Predictive Factors on the Incidence of Heart Failure in Patients with Ischemic Heart Disease: Using a 10-Year Population-Based Korea National Health Insurance Cohort Dataopen access
- Authors
- Hwang, Seon Young; Kim, Kyung Ae; Choi, Oh Jong
- Issue Date
- Nov-2020
- Publisher
- MDPI
- Keywords
- coronary artery disease; myocardial ischemia; heart failure; risk factors
- Citation
- INTERNATIONAL JOURNAL OF ENVIRONMENTAL RESEARCH AND PUBLIC HEALTH, v.17, no.22, pp.1 - 9
- Indexed
- SCIE
SSCI
SCOPUS
- Journal Title
- INTERNATIONAL JOURNAL OF ENVIRONMENTAL RESEARCH AND PUBLIC HEALTH
- Volume
- 17
- Number
- 22
- Start Page
- 1
- End Page
- 9
- URI
- https://scholarworks.bwise.kr/hanyang/handle/2021.sw.hanyang/144417
- DOI
- 10.3390/ijerph17228670
- ISSN
- 1661-7827
- Abstract
- Early risk stratification and preventative strategies are required in patients with ischemic heart disease (IHD) to prevent heart failure (HF).

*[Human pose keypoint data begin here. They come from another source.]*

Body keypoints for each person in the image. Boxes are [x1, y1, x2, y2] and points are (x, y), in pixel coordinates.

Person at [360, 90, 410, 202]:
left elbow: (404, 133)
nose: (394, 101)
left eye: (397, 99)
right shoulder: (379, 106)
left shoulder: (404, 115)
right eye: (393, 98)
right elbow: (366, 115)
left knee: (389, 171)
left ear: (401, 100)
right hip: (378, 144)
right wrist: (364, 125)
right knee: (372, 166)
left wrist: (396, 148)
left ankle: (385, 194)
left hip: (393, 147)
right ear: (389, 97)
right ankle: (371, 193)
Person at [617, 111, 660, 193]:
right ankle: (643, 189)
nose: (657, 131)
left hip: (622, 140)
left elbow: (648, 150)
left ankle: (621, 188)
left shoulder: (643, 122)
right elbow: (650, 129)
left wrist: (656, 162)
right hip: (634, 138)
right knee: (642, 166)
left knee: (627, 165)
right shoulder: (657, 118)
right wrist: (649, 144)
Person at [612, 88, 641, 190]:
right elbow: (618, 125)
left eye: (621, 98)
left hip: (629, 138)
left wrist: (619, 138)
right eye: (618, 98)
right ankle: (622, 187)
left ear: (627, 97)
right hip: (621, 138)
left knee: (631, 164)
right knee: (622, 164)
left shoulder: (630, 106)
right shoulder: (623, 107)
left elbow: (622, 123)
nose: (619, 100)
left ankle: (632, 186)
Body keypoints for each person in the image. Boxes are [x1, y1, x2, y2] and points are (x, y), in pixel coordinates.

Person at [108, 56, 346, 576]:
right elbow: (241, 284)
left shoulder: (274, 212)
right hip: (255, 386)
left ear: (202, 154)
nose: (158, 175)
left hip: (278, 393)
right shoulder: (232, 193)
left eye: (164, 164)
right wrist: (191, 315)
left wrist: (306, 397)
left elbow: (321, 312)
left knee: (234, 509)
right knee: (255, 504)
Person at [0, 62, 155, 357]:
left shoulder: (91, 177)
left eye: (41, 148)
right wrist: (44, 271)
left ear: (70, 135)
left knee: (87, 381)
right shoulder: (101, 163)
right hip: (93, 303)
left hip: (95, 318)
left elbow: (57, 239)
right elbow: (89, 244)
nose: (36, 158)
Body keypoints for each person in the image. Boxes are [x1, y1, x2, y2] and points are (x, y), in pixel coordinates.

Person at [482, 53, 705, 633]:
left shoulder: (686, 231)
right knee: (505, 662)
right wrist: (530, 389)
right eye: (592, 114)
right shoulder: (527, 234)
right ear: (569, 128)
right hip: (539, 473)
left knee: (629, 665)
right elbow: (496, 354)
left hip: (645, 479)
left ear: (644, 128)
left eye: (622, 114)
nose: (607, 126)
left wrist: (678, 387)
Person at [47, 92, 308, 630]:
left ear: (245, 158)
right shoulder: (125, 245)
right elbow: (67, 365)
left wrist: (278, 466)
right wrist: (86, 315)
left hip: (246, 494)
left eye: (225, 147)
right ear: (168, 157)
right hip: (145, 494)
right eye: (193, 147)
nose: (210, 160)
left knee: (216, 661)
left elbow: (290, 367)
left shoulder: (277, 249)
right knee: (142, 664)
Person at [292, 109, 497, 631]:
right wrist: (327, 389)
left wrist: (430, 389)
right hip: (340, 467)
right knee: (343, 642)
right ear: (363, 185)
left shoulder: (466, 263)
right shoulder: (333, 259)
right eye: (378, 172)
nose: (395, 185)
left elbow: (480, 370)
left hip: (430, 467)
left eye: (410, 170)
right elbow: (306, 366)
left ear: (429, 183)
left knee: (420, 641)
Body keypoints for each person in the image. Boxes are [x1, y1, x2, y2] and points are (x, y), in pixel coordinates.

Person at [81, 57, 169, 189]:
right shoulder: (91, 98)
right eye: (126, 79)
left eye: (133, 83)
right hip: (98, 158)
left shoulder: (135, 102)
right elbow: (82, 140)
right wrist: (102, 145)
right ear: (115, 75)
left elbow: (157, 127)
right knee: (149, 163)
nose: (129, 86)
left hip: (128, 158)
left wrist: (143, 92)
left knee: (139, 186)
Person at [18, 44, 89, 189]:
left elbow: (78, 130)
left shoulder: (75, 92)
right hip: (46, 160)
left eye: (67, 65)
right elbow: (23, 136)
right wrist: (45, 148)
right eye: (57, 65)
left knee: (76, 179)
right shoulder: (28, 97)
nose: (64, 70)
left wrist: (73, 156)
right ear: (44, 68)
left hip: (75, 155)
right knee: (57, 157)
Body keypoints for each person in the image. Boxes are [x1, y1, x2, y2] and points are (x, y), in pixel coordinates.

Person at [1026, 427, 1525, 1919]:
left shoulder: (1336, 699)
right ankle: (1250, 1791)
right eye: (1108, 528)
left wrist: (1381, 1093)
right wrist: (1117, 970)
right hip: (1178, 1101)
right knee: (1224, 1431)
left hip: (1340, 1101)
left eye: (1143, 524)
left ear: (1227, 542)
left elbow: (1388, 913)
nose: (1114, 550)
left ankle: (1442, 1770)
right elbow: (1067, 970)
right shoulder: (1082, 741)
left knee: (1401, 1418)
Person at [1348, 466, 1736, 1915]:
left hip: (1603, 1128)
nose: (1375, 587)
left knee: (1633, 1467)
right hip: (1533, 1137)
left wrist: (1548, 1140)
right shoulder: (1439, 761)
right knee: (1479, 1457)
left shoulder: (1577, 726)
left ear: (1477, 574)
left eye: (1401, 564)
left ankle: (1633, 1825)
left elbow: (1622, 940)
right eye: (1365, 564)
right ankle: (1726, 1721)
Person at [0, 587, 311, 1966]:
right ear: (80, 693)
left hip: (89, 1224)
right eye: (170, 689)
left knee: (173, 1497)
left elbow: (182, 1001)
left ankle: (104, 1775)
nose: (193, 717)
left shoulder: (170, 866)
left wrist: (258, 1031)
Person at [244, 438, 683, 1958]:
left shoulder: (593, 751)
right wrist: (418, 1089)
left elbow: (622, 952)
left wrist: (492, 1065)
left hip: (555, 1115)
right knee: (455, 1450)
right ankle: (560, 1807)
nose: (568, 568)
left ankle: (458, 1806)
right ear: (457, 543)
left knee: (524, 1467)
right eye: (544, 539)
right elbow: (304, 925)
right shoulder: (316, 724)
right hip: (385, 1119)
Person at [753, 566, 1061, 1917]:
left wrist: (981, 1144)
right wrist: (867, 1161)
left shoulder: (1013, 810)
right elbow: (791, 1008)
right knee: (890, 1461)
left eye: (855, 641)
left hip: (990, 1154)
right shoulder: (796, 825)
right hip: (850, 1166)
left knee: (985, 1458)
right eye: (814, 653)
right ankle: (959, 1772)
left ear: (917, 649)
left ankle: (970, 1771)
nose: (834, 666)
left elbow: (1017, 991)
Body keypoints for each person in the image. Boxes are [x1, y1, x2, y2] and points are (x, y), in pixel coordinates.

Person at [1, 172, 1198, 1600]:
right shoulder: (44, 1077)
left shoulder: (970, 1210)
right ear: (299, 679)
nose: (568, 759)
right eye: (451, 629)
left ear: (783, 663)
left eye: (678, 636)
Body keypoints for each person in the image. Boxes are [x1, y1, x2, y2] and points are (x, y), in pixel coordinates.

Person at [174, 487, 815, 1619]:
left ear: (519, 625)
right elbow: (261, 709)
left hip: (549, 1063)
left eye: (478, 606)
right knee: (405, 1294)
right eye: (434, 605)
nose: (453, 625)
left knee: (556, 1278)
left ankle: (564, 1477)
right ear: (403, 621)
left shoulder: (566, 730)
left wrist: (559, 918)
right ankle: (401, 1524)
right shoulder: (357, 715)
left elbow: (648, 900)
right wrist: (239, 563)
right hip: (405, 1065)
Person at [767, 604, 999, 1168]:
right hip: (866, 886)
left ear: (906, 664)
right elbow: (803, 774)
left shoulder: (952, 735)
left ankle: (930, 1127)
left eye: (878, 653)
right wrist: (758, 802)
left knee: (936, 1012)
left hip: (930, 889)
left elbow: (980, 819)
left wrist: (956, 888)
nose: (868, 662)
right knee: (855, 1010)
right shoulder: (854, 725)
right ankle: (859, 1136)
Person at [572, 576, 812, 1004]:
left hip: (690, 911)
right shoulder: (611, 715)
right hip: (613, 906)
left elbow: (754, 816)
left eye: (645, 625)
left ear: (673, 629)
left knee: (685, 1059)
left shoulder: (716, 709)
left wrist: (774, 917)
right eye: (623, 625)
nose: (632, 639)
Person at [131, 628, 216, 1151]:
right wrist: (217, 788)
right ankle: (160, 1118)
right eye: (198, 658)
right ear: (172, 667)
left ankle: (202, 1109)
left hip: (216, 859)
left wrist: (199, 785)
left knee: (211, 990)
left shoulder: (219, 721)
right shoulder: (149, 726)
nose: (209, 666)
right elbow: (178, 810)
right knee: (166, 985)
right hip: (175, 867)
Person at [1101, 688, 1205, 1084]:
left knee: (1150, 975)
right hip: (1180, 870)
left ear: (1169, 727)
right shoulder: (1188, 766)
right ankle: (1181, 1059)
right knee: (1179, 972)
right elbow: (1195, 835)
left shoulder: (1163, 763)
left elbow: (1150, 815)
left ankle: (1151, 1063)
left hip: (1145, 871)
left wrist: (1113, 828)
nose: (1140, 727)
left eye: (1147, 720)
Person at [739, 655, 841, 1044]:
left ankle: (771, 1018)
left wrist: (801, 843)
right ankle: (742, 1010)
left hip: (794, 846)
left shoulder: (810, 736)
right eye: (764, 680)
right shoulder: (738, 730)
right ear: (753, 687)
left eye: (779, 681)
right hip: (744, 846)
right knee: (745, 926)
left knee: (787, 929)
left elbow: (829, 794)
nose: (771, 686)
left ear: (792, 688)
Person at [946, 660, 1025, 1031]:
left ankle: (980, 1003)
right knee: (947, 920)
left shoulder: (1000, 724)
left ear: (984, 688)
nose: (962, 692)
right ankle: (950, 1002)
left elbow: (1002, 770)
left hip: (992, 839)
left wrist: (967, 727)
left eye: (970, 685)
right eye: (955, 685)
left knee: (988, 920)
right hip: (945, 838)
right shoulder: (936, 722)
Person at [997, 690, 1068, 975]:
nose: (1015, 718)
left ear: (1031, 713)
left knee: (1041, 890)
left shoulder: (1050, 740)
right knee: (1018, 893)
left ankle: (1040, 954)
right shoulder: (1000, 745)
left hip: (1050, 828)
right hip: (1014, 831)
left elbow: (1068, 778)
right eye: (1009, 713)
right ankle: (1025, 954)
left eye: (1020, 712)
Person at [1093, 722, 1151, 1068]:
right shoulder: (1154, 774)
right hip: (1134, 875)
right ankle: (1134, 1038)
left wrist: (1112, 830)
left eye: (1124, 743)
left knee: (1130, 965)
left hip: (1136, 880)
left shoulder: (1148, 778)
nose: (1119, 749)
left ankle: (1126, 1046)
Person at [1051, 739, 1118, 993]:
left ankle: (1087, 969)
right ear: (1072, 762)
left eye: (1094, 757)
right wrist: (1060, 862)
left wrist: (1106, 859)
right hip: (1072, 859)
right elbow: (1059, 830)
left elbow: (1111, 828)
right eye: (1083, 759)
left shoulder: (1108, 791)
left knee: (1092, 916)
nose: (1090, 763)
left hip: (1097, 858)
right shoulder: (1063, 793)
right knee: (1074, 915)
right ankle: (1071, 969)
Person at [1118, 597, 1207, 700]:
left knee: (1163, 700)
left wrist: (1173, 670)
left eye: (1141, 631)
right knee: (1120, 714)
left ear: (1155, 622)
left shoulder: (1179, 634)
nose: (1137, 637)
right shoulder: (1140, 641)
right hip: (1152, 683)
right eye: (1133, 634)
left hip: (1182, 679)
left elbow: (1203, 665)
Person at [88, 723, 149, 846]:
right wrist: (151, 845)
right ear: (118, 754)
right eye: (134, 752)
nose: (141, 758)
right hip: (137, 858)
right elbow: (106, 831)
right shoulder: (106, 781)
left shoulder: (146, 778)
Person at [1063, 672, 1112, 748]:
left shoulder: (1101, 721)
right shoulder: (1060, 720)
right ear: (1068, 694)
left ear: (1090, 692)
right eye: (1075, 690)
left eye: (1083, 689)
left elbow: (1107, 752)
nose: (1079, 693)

We aimed to investigate the rate of progression to HF and to investigate the factors predicting the development of HF in a population with IHD for 10 years. A descriptive study was conducted using Korea National Health Insurance Service-National Sample Cohort (NHI-NSC) data (2005-2015). Among the patients diagnosed with IHD for the first time in 2005-2006, 2271 men and 2037 women who responded to the health check-up survey were finally selected. Cox Proportional Hazard regression analyses and the Kaplan-Meier survival analysis were used. HF incidence rates were 5.1% in men and 8.0% in women. The mean duration of transition to HF was 4.85 ± 2.73 years in men and 4.73 ± 2.73 years in women. The non-incidence rate of HF was higher in men than in women (Log-rank test, p = 0.0003). Bivariate analyses showed that older age, prevalence of hypertension and diabetes, less alcohol, and lower physical exercise were associated with the incidence of HF in both men and women. Multivariate analyses found that HF incidence in aged subjects ≥70 years was 1.46 times higher in men and 1.44 times higher in women compared to those in their 30 s (p < 0.001). Prevalence of hypertension reduced the incidence of HF by 0.78 and 0.87 for men and women, respectively. The prevalence of diabetes increased 1.23 times only in men. These findings suggest that special attention such as periodic counseling and education is needed to prevent progression to HF in elderly and diabetic patients during follow-up after IHD.